Haunted French Quarter: The Napoleon House

The New Orleans French Quarter is home to dozens of haunted historical hot spots.  Many of the city’s ghost tour companies boast, “New Orleans, the most haunted city in America.” But tour companies may have missed a haunt in one of the French Quarter’s most famous historical sites, Napoleon House.

A painting of Napoleon sits near the entrance to Napoleon House's third-floor apartments.

Built by Nicholas Girod, mayor of New Orleans from 1812 to 1815, Napoleon House was originally intended to be a residence for Napoleon Bonaparte. Although Napoleon House is rich with history, Napoleon himself was never actually a part of it, said Maria Impastato, one of the building’s owners.

Today, the three-story building functions as a restaurant, bar and reception hall. The Impastato family has owned Napoleon House since the early 1900s. Impastato said her grandparents used to live on the second floor, which is now the reception hall. The third floor consists of three separate apartments, which the family always rented out, Impastato said.

Covington residents Chastian and Liz Taurman have been renting one of the apartments for the past year. They and their five grown children use the apartment when they stay in the city.

Catherine Taurman, the youngest of the Taurman siblings, is a student at Tulane University and occasionally uses the apartment for school. She said she thought the apartment was haunted the first time she walked into it.

“You get a creepy vibe from it,” Catherine said. “When you’re there by yourself, you feel like someone else is with you, but no one is with you.”

Catherine said she had an “eerie experience” when she and several friends stayed in the apartment during Mardi Gras. When one of Catherine’s friends mentioned that she thought the place was haunted by a ghost, Catherine said the lights in the kitchen started blinking wildly. Astonished, they decided to ask the spirit questions.

“We asked if there was a presence here to blink the light three times,” Catherine said. “It blinked. One. Two. Three.”

After asking several more questions and watching the kitchen light flicker correspondingly, Catherine said she and her friends were convinced the flickering was no coincidence due to faulty wiring.

Despite the unsettling incident, Catherine said she is not afraid to stay in the apartment.

“I don’t think it’s there to hurt me or scare me away,” she said. “It’s a very old house. There’s probably going to be spirits there. That’s just new Orleans.”

Catherine’s sister, Mary Taurman, had a similar experience when she and a friend visited the apartment after a wedding.

When Mary mentioned the strange experience her sister had, her friend declared that she did not believe in ghosts. Suddenly, the kitchen light flickered.  

Mary said she asked the ghost to make the light blink again, and it did. It was very deliberate, and it did not flicker again after that, Mary said.  

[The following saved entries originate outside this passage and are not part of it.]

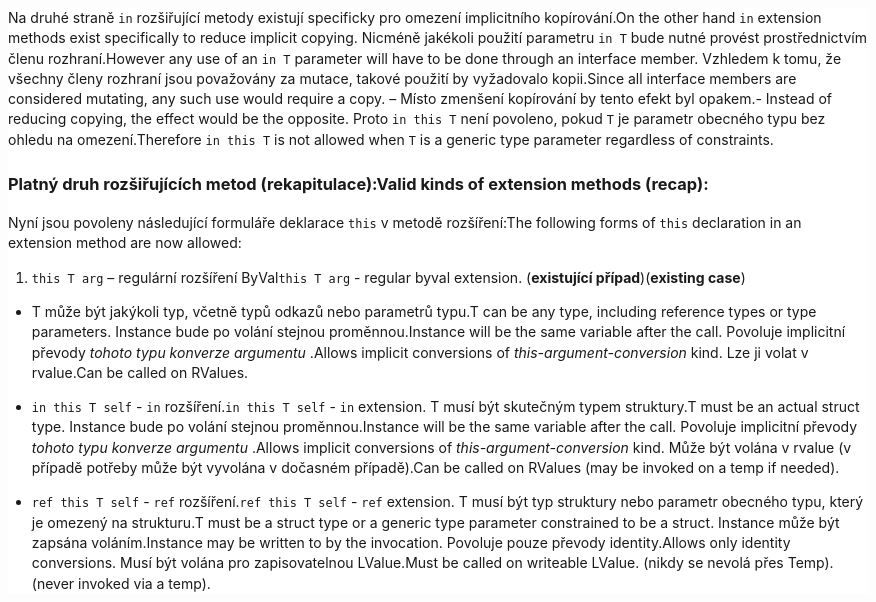 <span data-ttu-id="03618-353">Na druhé straně `in` rozšiřující metody existují specificky pro omezení implicitního kopírování.</span><span class="sxs-lookup"><span data-stu-id="03618-353">On the other hand `in` extension methods exist specifically to reduce implicit copying.</span></span> <span data-ttu-id="03618-354">Nicméně jakékoli použití parametru `in T` bude nutné provést prostřednictvím členu rozhraní.</span><span class="sxs-lookup"><span data-stu-id="03618-354">However any use of an `in T` parameter will have to be done through an interface member.</span></span> <span data-ttu-id="03618-355">Vzhledem k tomu, že všechny členy rozhraní jsou považovány za mutace, takové použití by vyžadovalo kopii.</span><span class="sxs-lookup"><span data-stu-id="03618-355">Since all interface members are considered mutating, any such use would require a copy.</span></span> <span data-ttu-id="03618-356">– Místo zmenšení kopírování by tento efekt byl opakem.</span><span class="sxs-lookup"><span data-stu-id="03618-356">- Instead of reducing copying, the effect would be the opposite.</span></span> <span data-ttu-id="03618-357">Proto `in this T` není povoleno, pokud `T` je parametr obecného typu bez ohledu na omezení.</span><span class="sxs-lookup"><span data-stu-id="03618-357">Therefore `in this T` is not allowed when `T` is a generic type parameter regardless of constraints.</span></span>

### <a name="valid-kinds-of-extension-methods-recap"></a><span data-ttu-id="03618-358">Platný druh rozšiřujících metod (rekapitulace):</span><span class="sxs-lookup"><span data-stu-id="03618-358">Valid kinds of extension methods (recap):</span></span>
<span data-ttu-id="03618-359">Nyní jsou povoleny následující formuláře deklarace `this` v metodě rozšíření:</span><span class="sxs-lookup"><span data-stu-id="03618-359">The following forms of `this` declaration in an extension method are now allowed:</span></span>
1) <span data-ttu-id="03618-360">`this T arg` – regulární rozšíření ByVal</span><span class="sxs-lookup"><span data-stu-id="03618-360">`this T arg` - regular byval extension.</span></span> <span data-ttu-id="03618-361">(**existující případ**)</span><span class="sxs-lookup"><span data-stu-id="03618-361">(**existing case**)</span></span>
- <span data-ttu-id="03618-362">T může být jakýkoli typ, včetně typů odkazů nebo parametrů typu.</span><span class="sxs-lookup"><span data-stu-id="03618-362">T can be any type, including reference types or type parameters.</span></span>
<span data-ttu-id="03618-363">Instance bude po volání stejnou proměnnou.</span><span class="sxs-lookup"><span data-stu-id="03618-363">Instance will be the same variable after the call.</span></span>
<span data-ttu-id="03618-364">Povoluje implicitní převody _tohoto typu konverze argumentu_ .</span><span class="sxs-lookup"><span data-stu-id="03618-364">Allows implicit conversions of _this-argument-conversion_ kind.</span></span>
<span data-ttu-id="03618-365">Lze ji volat v rvalue.</span><span class="sxs-lookup"><span data-stu-id="03618-365">Can be called on RValues.</span></span>

- <span data-ttu-id="03618-366">`in this T self` - `in` rozšíření.</span><span class="sxs-lookup"><span data-stu-id="03618-366">`in this T self` - `in` extension.</span></span>
<span data-ttu-id="03618-367">T musí být skutečným typem struktury.</span><span class="sxs-lookup"><span data-stu-id="03618-367">T must be an actual struct type.</span></span>
<span data-ttu-id="03618-368">Instance bude po volání stejnou proměnnou.</span><span class="sxs-lookup"><span data-stu-id="03618-368">Instance will be the same variable after the call.</span></span>
<span data-ttu-id="03618-369">Povoluje implicitní převody _tohoto typu konverze argumentu_ .</span><span class="sxs-lookup"><span data-stu-id="03618-369">Allows implicit conversions of _this-argument-conversion_ kind.</span></span>
<span data-ttu-id="03618-370">Může být volána v rvalue (v případě potřeby může být vyvolána v dočasném případě).</span><span class="sxs-lookup"><span data-stu-id="03618-370">Can be called on RValues (may be invoked on a temp if needed).</span></span>

- <span data-ttu-id="03618-371">`ref this T self` - `ref` rozšíření.</span><span class="sxs-lookup"><span data-stu-id="03618-371">`ref this T self` - `ref` extension.</span></span>
<span data-ttu-id="03618-372">T musí být typ struktury nebo parametr obecného typu, který je omezený na strukturu.</span><span class="sxs-lookup"><span data-stu-id="03618-372">T must be a struct type or a generic type parameter constrained to be a struct.</span></span>
<span data-ttu-id="03618-373">Instance může být zapsána voláním.</span><span class="sxs-lookup"><span data-stu-id="03618-373">Instance may be written to by the invocation.</span></span>
<span data-ttu-id="03618-374">Povoluje pouze převody identity.</span><span class="sxs-lookup"><span data-stu-id="03618-374">Allows only identity conversions.</span></span>
<span data-ttu-id="03618-375">Musí být volána pro zapisovatelnou LValue.</span><span class="sxs-lookup"><span data-stu-id="03618-375">Must be called on writeable LValue.</span></span> <span data-ttu-id="03618-376">(nikdy se nevolá přes Temp).</span><span class="sxs-lookup"><span data-stu-id="03618-376">(never invoked via a temp).</span></span>
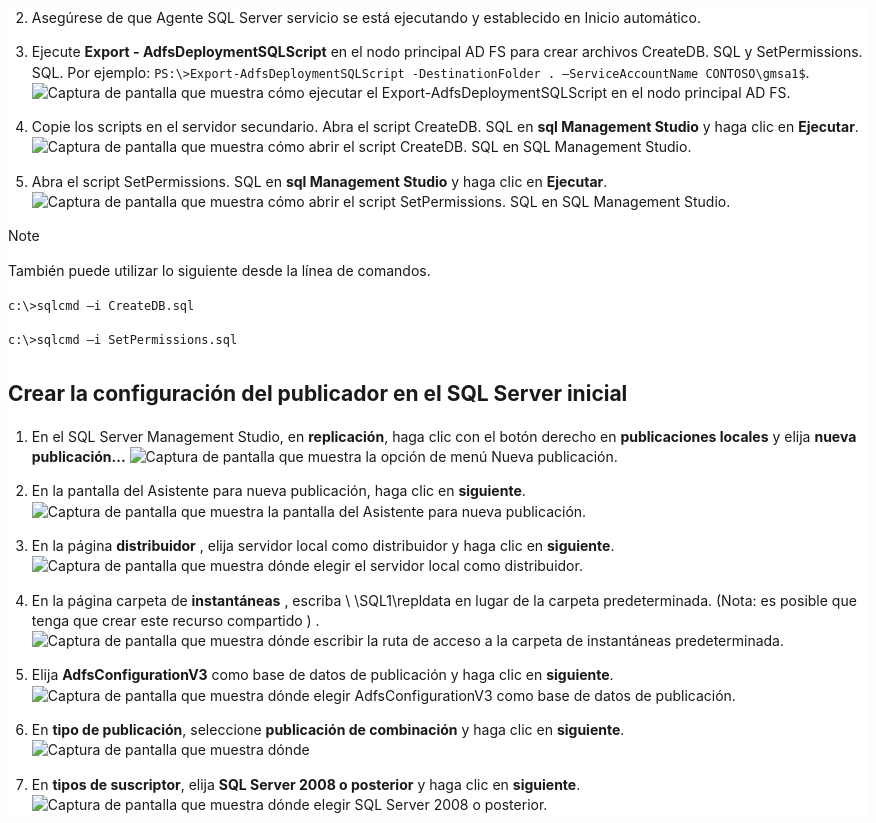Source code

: 2. Asegúrese de que Agente SQL Server servicio se está ejecutando y establecido en Inicio automático.

3. Ejecute **Export \- AdfsDeploymentSQLScript** en el nodo principal AD FS para crear archivos CreateDB. SQL y SetPermissions. SQL.  Por ejemplo: `PS:\>Export-AdfsDeploymentSQLScript -DestinationFolder . –ServiceAccountName CONTOSO\gmsa1$`.
   ![Captura de pantalla que muestra cómo ejecutar el Export-AdfsDeploymentSQLScript en el nodo principal AD FS.](media/Set-up-Geographic-Redundancy-with-SQL-Server-Replication/sql2.png)

4. Copie los scripts en el servidor secundario.  Abra el script CreateDB. SQL en **sql Management Studio** y haga clic en **Ejecutar**.
   ![Captura de pantalla que muestra cómo abrir el script CreateDB. SQL en SQL Management Studio.](media/Set-up-Geographic-Redundancy-with-SQL-Server-Replication/sql4.png)

5. Abra el script SetPermissions. SQL en **sql Management Studio** y haga clic en **Ejecutar**.
   ![Captura de pantalla que muestra cómo abrir el script SetPermissions. SQL en SQL Management Studio.](media/Set-up-Geographic-Redundancy-with-SQL-Server-Replication/sql6.png)



> [!NOTE]
> También puede utilizar lo siguiente desde la línea de comandos.
>
>    `c:\>sqlcmd –i CreateDB.sql`
>
>    `c:\>sqlcmd –i SetPermissions.sql`
>
> ## <a name="create-publisher-settings-on-the-initial-sql-server"></a>Crear la configuración del publicador en el SQL Server inicial

1. En el SQL Server Management Studio, en **replicación**, haga clic con el botón derecho en **publicaciones locales** y elija **nueva publicación...** 
    ![ Captura de pantalla que muestra la opción de menú Nueva publicación.](media/Set-up-Geographic-Redundancy-with-SQL-Server-Replication/sql7.png) </br>

2. En la pantalla del Asistente para nueva publicación, haga clic en **siguiente**.</br>
   ![Captura de pantalla que muestra la pantalla del Asistente para nueva publicación.](media/Set-up-Geographic-Redundancy-with-SQL-Server-Replication/sql8.png) </br>

3. En la página **distribuidor** , elija servidor local como distribuidor y haga clic en **siguiente**.
   ![Captura de pantalla que muestra dónde elegir el servidor local como distribuidor.](media/Set-up-Geographic-Redundancy-with-SQL-Server-Replication/sql9.png) </br>

4. En la página carpeta de **instantáneas** , escriba \\ \SQL1\repldata en lugar de la carpeta predeterminada. \(Nota: es posible que tenga que crear este recurso compartido \) .
   ![Captura de pantalla que muestra dónde escribir la ruta de acceso a la carpeta de instantáneas predeterminada.](media/Set-up-Geographic-Redundancy-with-SQL-Server-Replication/sql10.png) </br>

5. Elija **AdfsConfigurationV3** como base de datos de publicación y haga clic en **siguiente**.
   ![Captura de pantalla que muestra dónde elegir AdfsConfigurationV3 como base de datos de publicación.](media/Set-up-Geographic-Redundancy-with-SQL-Server-Replication/sql11.png) </br>

6. En **tipo de publicación**, seleccione **publicación de combinación** y haga clic en **siguiente**.
   ![Captura de pantalla que muestra dónde ](media/Set-up-Geographic-Redundancy-with-SQL-Server-Replication/sql12.png) </br>

7. En **tipos de suscriptor**, elija **SQL Server 2008 o posterior** y haga clic en **siguiente**.
   ![Captura de pantalla que muestra dónde elegir SQL Server 2008 o posterior.](media/Set-up-Geographic-Redundancy-with-SQL-Server-Replication/sql13.png) </br>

Liz Taurman, the girls’ mother, said she is “not as big on hauntings” as her daughters are. Despite her skepticism about ghosts, she said she cannot deny strange things have happened in the apartment.

The first time Liz slept there alone, she experienced a rude awakening.

“I was just going to sleep, and something hit me in the back. It was like a shove,” she said.

She said the push was strong enough to make her question whether there was someone else in the room. But she was alone.

Maria Impastato has spent her life around Napoleon House and said that she has never had a supernatural experience there. However, she admits there is a “ton of history” in the more than 200-year-old building.

The third-floor apartments were historically rented out to short-term visitors, not families, Impastato said. Most of the people that lived up there were seamen, she said.

“Who knows? Maybe there is a spirit going around,” she said with a laugh.